Synchronize whole files (mostly PDFs) to ES from directory and e-mails

Hi all,

we would like to setup a document synchronization from a file directory and from a e-mail imap folder to elasticsearch.

For the e-mails we are interested in the attachments. Here the imap input plugin looks promising.

For the files (e.g. PDFs) we would like to setup a directory that gets scanned and whenever a new file is inserted the whole file content (e.g. as a byte array) gets transferred.
Here the file input plugin looks like a candidate but maybe not. From the documentation it is not clear to me if we could configure it for the purpose I described.

Any opinions/suggestions? Maybe there are other plugins or totally different solutions out there, we are not aware of.

Thanks in advance,
Johannes

Nobody any experience in this topic or at least any suggestions/opinions?

Actually the IMAP input worked quite well.

input {
  imap {
    ...
  }
}

filter {
  #duplicate event for each attachment
  split {
    field => "attachments"
  }
  if ".pdf" in [attachments][filename] {
    ...
  } else {
    #drop non-pdf attachments
    drop { }
  }
}

output {
  ...
}

The file input plugin will most emphatically not be your friend I think. Logstash is really mostly about... well Logs, and is not really kitted out for use as an generalised Elasticsearch ETL tool.

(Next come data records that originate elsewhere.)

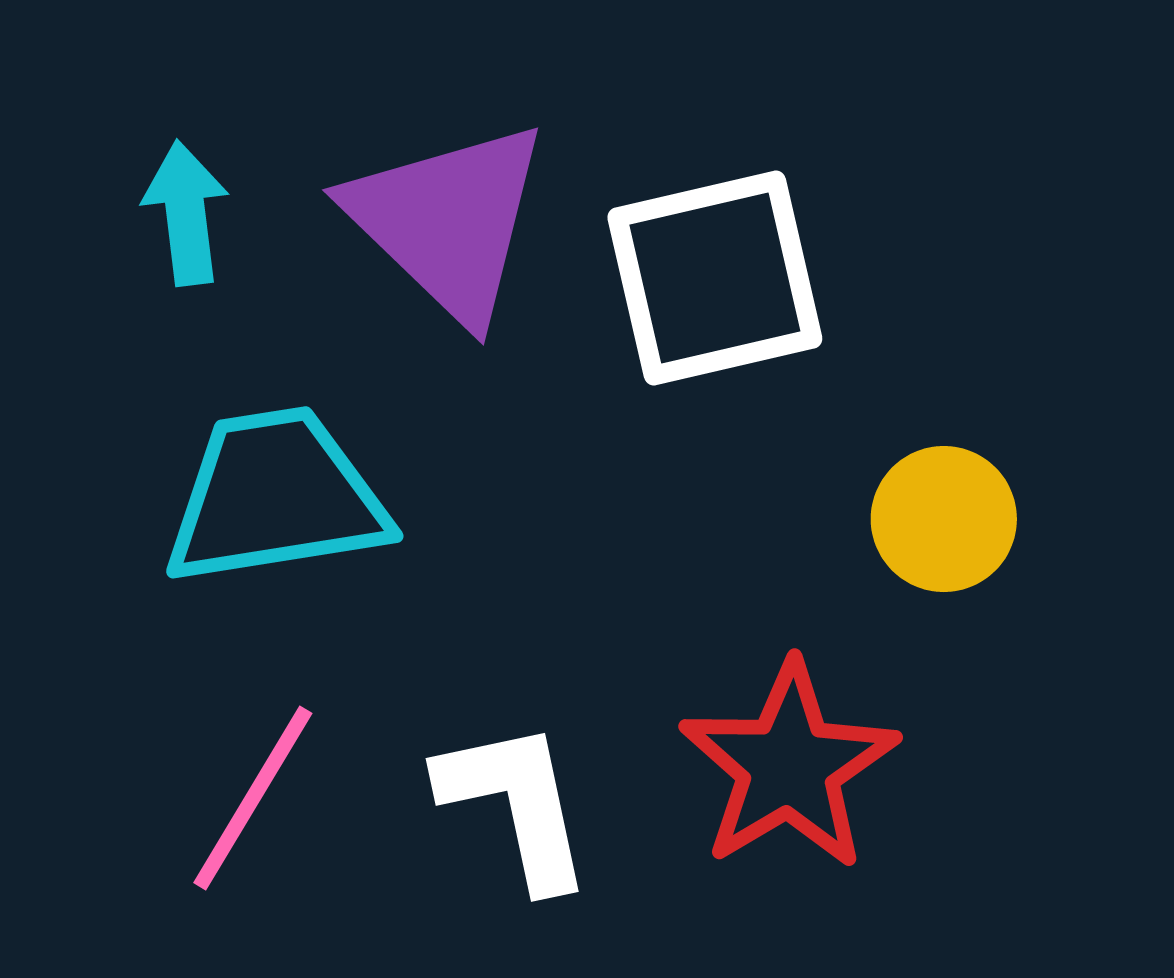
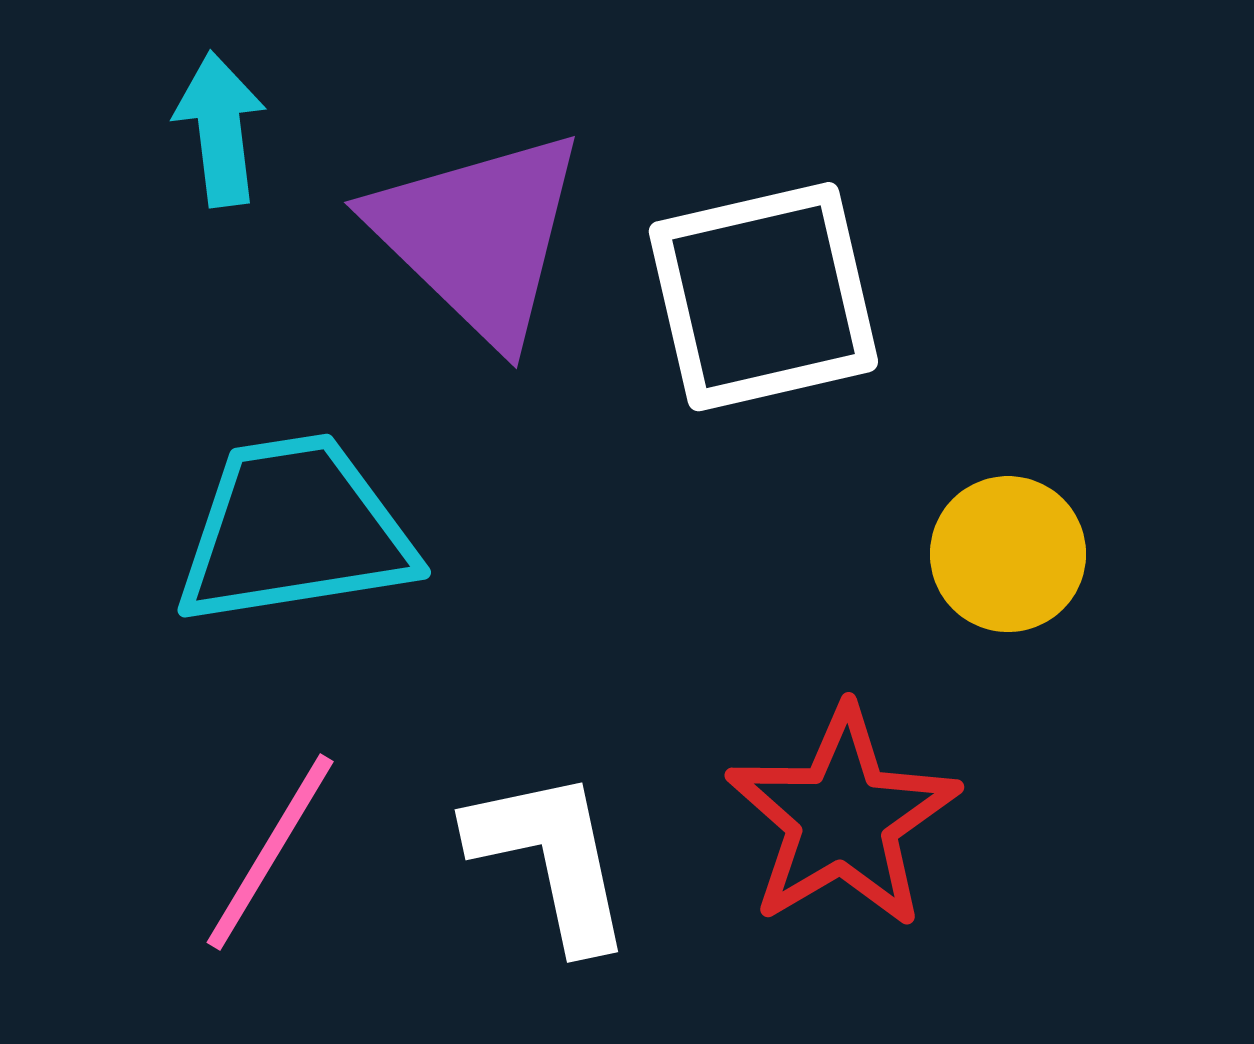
cyan arrow: (186, 213) -> (220, 129), moved

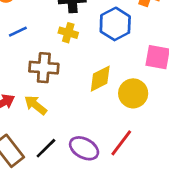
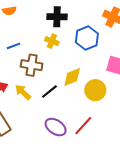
blue line: (18, 32) -> (14, 46), moved
black line: (46, 148) -> (49, 92), moved

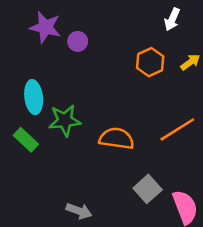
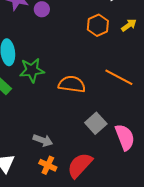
orange line: (177, 129) -> (119, 77), turned 60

I would suggest something a bit more custom perhaps. Considering you're doing things with PDFs, you might want to check out more about Ingest Pipelines and what those might offer (sorry, I'm not familiar with non-Logs use-cases with Ingest Pipelines).

No experience with the imap plugin, but its interesting to see that it can do that.

This topic was automatically closed 28 days after the last reply. New replies are no longer allowed.